6. La chambre du conseil rend, ensuite, une ordonnance motivée qui déterminera le sort à réserver à l’inculpé : sauf si elle ordonne des devoirs complémentaires, elle peut soit prononcer un non-lieu, soit renvoyer l’inculpé devant le tribunal correctionnel.

Dans ces trois cas, l’ordonnance de la chambre du conseil clôt l’instruction et a pour effet de dessaisir le juge d’instruction.

Exceptionnellement, la chambre du conseil peut rendre une ordonnance en tant que juridiction de jugement. Elle a, alors, le pouvoir de statuer sur le fond de l’affaire et sur la culpabilité de l’inculpé : elle peut ainsi ordonner l’internement de l’inculpé ou la suspension du prononcé de la condamnation .

La procédure à huis clos

7. L’audience de la chambre du conseil se tient à huis clos et la décision de
la chambre du conseil n’est, sauf exceptions, pas prononcée en audience publique.

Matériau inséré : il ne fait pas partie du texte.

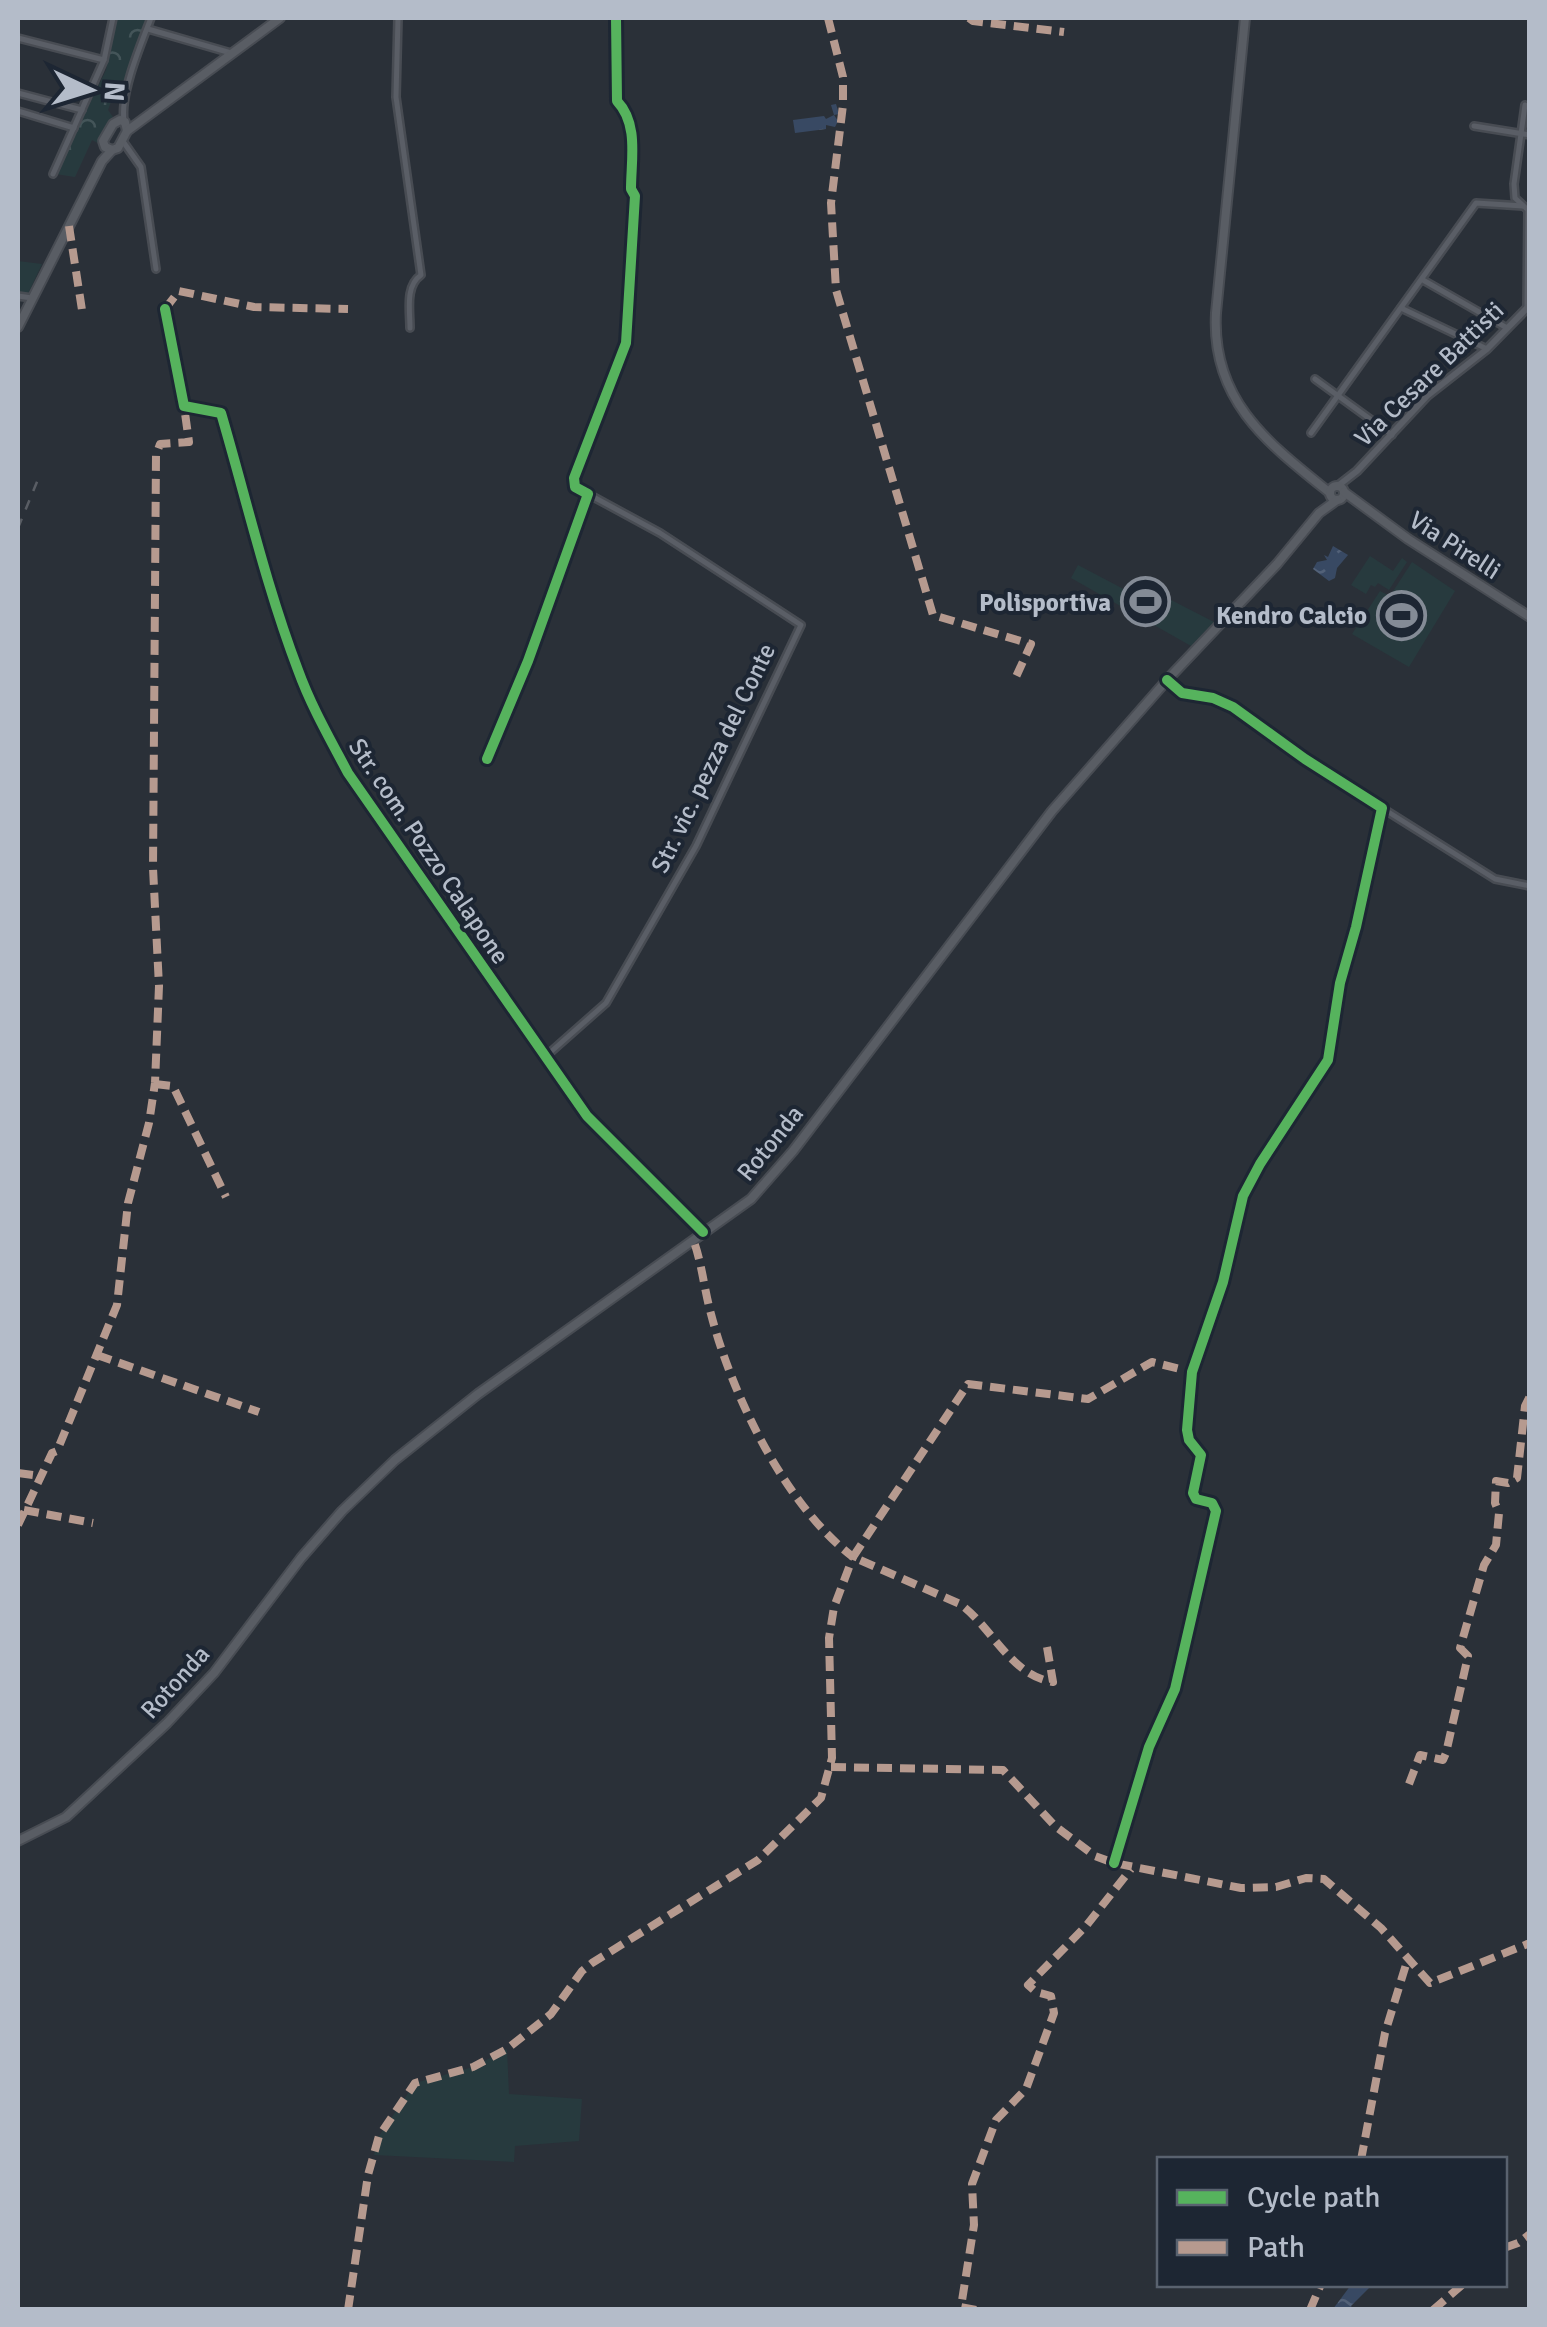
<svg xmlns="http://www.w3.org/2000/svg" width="1547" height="2327" viewBox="0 0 1547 2327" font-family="Signika,sans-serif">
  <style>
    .grass { fill: #273a3e }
    .park { fill: url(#park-crowns) }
    .water { fill: url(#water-ripples) }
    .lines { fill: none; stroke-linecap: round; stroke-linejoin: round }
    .minor-casing { stroke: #484c53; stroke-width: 10 }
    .tertiary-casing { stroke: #484c53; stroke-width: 11 }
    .secondary-casing { stroke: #484c53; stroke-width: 12 }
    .minor { stroke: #5a5e66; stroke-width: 5 }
    .tertiary { stroke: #5a5e66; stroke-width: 6 }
    .secondary { stroke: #595d64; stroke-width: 8 }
    .rail { stroke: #595d64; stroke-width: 2.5; stroke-dasharray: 10 10; stroke-linecap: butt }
    .quiet { stroke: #b69a8f; stroke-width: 8; stroke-dasharray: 15 8; stroke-linecap: butt }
    .cycleway-casing { stroke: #1d2633; stroke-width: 16 }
    .cycleway { stroke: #56b35d; stroke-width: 10 }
    .labels { text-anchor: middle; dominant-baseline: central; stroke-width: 8; stroke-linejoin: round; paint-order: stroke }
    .street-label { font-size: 25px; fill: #b4bcc9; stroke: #1d2633 }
    .poi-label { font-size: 25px; font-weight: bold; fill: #b4bcc9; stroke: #1d2633; text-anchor: end }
  </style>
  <defs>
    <pattern id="park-crowns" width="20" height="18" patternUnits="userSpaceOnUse" patternTransform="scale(2.5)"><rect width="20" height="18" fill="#273a3e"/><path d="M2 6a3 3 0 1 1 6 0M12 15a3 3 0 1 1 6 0" fill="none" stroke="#445559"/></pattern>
    <pattern id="water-ripples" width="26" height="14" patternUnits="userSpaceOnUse" patternTransform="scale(2.5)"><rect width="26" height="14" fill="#384963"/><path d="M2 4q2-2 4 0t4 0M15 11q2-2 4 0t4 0" fill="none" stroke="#526178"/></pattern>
  </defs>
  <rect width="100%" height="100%" fill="#2a3038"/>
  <!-- grass -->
  <g class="grass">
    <polygon points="18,261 42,264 27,296 18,294"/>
    <polygon points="1370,556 1393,571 1402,558 1407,562 1389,590 1378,583 1375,587 1371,585 1366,594 1351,585"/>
    <polygon points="1412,562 1455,591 1409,667 1352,634 1380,591 1390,596"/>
    <polygon points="1078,565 1133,594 1140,584 1214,622 1191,646 1071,578"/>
    <polygon points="507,2049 509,2094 582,2099 579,2141 515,2146 514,2162 374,2155 379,2136 415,2083 473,2067"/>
  </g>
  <!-- park -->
  <polygon class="park" points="117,18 146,18 124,84 116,87 108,110 113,117 101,134 100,144 92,140 75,177 56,174 106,70"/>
  <!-- water -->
  <g class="water">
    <polygon points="836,104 839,114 834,115 838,121 835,127 826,125 826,129 795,133 793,120 824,116 826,119 834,115 831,105"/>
    <polygon points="1333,546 1348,555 1337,568 1335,578 1329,581 1313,569 1317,562 1327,560 1324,555 1328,557"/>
    <polygon points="1351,2285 1372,2285 1351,2306 1353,2309 1333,2309"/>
  </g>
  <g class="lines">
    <defs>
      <g id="minor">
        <path d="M398,18L396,97L421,275C405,286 410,310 410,328"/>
        <polyline points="148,29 231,53"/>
        <polyline points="18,38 104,60"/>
        <polyline points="18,93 82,110"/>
        <polyline points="1525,105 1514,184 1515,198 1528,210"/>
        <polyline points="18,111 74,128"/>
        <path d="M124,121C120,93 141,44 151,18"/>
        <polyline points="1474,126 1530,135"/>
        <polyline points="122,140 141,167 156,269"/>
        <polyline points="53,174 104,60 113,18"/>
        <polyline points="1423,280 1507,328"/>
        <polyline points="18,296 32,298"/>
        <polyline points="1527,307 1528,210"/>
        <polyline points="1401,308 1487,349"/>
        <path d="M165,309L184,406L221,413C246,498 266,586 298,670C311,706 330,739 348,773L587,1116L703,1232"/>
        <polyline points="1315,379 1392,435"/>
        <polyline points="1311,433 1476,203 1523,206"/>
        <path d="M487,759L528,661L588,494L575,487L574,478L626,343L635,196L631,189C631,160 639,124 617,101L616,18"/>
        <polyline points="1382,808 1495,879 1530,886"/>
        <polyline points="545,1057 606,1003 696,846 801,625 660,533 588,494"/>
        <polyline points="1114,1863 1149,1747 1175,1689 1216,1511 1212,1503 1196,1499 1193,1493 1201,1455 1189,1440 1187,1430 1192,1372 1223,1282 1243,1196 1260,1164 1328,1060 1340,983 1356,927 1382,808 1305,759 1233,707 1213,698 1182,693 1167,680"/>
      </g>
      <polyline id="tertiary" points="1339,485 1357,471 1427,396 1487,349 1530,305"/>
      <g id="secondary">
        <path d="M1245,18L1216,313C1211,401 1269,444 1330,493"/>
        <polygon points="120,120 125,122 127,131 118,148 112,150 105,147 103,141 113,124"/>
        <polyline points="127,131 280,18"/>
        <polyline points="18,327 102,161 112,150"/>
        <circle cx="1337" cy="493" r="7"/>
        <polyline points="1344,492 1408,539 1530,617"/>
        <polyline points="18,1841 66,1817 167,1723 214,1673 301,1558 342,1511 395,1460 478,1394 751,1199 793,1151 1052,811 1167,680 1277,564 1319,513 1337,500"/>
      </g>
    </defs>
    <!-- minor casing -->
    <use href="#minor" class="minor-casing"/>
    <!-- tertiary casing -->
    <use href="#tertiary" class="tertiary-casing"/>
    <!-- secondary casing -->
    <use href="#secondary" class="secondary-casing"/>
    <!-- minor -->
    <use href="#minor" class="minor"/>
    <!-- tertiary -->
    <use href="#tertiary" class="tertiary"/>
    <!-- secondary -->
    <use href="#secondary" class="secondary"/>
    <!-- rail -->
    <polyline class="rail" points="18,528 39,477"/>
    <!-- quiet -->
    <g class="quiet">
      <polyline points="828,18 843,77 843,105 831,203 836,290 933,615 1031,644 1015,679"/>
      <polyline points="969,18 973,21 1064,32"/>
      <polyline points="69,226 82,310"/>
      <polyline points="165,309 179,291 254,307 348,309"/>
      <polyline points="155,1084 173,1086 226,1197"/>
      <polyline points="97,1355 259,1412"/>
      <polyline points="18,1473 41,1476"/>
      <polyline points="24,1510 93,1523"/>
      <polyline points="18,1525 52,1453 57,1451 117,1305 128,1203 149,1123 155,1083 159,986 153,868 156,455 160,444 189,442 184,406"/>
      <path d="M1047,1647L1053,1682C1011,1676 991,1626 960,1604L853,1557L968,1384L1088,1399L1152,1362L1192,1372"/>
      <polyline points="831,1767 1003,1770 1055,1826 1095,1856 1114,1863 1241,1888 1276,1887 1306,1878 1324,1879 1381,1928 1430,1983 1530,1943"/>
      <polyline points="1409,1784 1420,1755 1443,1760 1446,1753 1468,1656 1460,1648 1484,1565 1496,1545 1499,1513 1495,1503 1496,1481 1508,1483 1517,1478 1525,1406 1530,1396"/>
      <polyline points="1361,2160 1385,2033 1408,1958"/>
      <polyline points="1504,2248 1518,2243 1530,2234"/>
      <path d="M348,2310L368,2175L379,2136L415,2083L473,2067L507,2049L551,2014L582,1971L592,1963L758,1860L821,1798L832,1758L829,1638L834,1607L853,1557C785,1505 732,1395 711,1314C704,1289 702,1263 693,1239"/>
      <polyline points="976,2310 961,2307 974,2225 972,2184 996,2120 1026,2089 1054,2013 1051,1996 1036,1992 1028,1985 1086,1926 1131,1869"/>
      <polyline points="1310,2310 1321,2284"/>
      <polyline points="1433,2310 1463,2284"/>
    </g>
    <defs>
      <g id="cycleway">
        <path d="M165,309L184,406L221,413C246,498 266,586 298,670C311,706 330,739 348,773L587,1116L703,1232"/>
        <path d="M487,759L528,661L588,494L575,487L574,478L626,343L635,196L631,189C631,160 639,124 617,101L616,18"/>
        <polyline points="1114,1863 1149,1747 1175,1689 1216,1511 1212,1503 1196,1499 1193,1493 1201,1455 1189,1440 1187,1430 1192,1372 1223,1282 1243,1196 1260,1164 1328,1060 1340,983 1356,927 1382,808 1305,759 1233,707 1213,698 1182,693 1167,680"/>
      </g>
    </defs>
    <!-- cycleway casing -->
    <use href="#cycleway" class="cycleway-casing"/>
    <!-- cycleway -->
    <use href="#cycleway" class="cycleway"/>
  </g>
  <!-- icons -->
  <defs>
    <symbol id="stadium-ring" viewBox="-11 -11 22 22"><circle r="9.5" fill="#1d2633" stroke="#848b96" stroke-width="1.5"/><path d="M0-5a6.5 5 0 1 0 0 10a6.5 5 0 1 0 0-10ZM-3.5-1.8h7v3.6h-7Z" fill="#848b96"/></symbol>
  </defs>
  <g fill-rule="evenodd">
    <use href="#stadium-ring" x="1118" y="574" width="55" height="55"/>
    <use href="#stadium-ring" x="1374" y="588" width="55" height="55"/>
  </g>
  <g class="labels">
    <!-- street labels -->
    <g class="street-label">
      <text transform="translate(1429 374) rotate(-44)">Via Cesare Battisti</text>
      <text transform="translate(1455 545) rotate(33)">Via Pirelli</text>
      <text transform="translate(713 758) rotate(-64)">Str. vic. pezza del Conte</text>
      <text transform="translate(429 851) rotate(56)">Str. com. Pozzo Calapone</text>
      <text transform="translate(770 1143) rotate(-51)">Rotonda</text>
      <text transform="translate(175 1682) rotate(-48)">Rotonda</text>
    </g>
    <!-- poi labels -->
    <g class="poi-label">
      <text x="1111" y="602">Polisportiva</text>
      <text x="1367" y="615">Kendro Calcio</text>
    </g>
  </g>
  <!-- border -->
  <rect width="1547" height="2327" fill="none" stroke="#b4bcc9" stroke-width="40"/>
  <!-- legend -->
  <rect x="1157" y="2157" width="350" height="130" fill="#1d2633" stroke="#59626f" stroke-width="2.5"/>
  <rect x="1177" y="2190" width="50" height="15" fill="#56b35d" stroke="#59626f" stroke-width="2.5"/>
  <text x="1247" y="2207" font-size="30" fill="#b4bcc9">Cycle path</text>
  <rect x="1177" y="2240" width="50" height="15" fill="#b69a8f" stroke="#59626f" stroke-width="2.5"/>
  <text x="1247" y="2257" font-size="30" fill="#b4bcc9">Path</text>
  <!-- north arrow -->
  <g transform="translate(90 90) rotate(94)" stroke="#1d2633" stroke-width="8" paint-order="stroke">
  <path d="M0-8L18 38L0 25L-18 38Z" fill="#b4bcc9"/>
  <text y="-15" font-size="28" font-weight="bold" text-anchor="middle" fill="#b4bcc9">N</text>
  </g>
</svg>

Ceci résulte du principe de base selon lequel l’instruction est secrète, principe qui est énoncé à l’article 57, § 1er, du Code d’instruction criminelle, qui régit les règles de procédure pénale.

Le secret de l’instruction a pour raison d’être le respect de la présomption d’innocence, de la vie privée et de la dignité des personnes.

Dès lors, les audiences de la chambre du conseil qui statuent sur le règlement de la procédure en fin d’instruction, que ce soit à la suite d’une constitution de partie civile ou à la suite d’une autre saisine du juge d’instruction (par exemple par le parquet), ne sont pas publiques car il est nécessaire de garantir et protéger, vis-à-vis des tiers et de l’opinion publique, la vie privée et la présomption d’innocence de la personne accusée par une partie civile.

Exceptions au huis-clos de la chambre du conseil

8. Par contre, lorsque la chambre du conseil statue en tant que juridiction de jugement, les débats sont à huis clos mais les décisions d’internement ou de suspension du prononcé sont prononcées en audience publique.

La suspension du prononcé ne pourra être accordée que si notamment l’inculpé rapporte la preuve que la publicité des débats devant le tribunal pourrait provoquer son déclassement socio-professionnel par exemple.

Conclusion

8. Selon l’article 6, § 2, de la Convention européenne des droits de l’homme, « Toute personne accusée d’une infraction est présumée innocente jusqu’à ce que sa culpabilité ait été légalement établie ».

Le principe du secret de l’instruction, qui s’illustre notamment avec la règle selon laquelle les règlements de procédure initiées par une constitution de partie civile, est l’une des applications du prescrit de l’article 6, § 2, de la Convention européenne des droits de l’homme : tout homme est présumé innocent, jusqu’à ce que le contraire soit prouvé. L’instruction et la décision de renvoyer ou de ne pas renvoyer une personne devant un tribunal sont donc secrètes.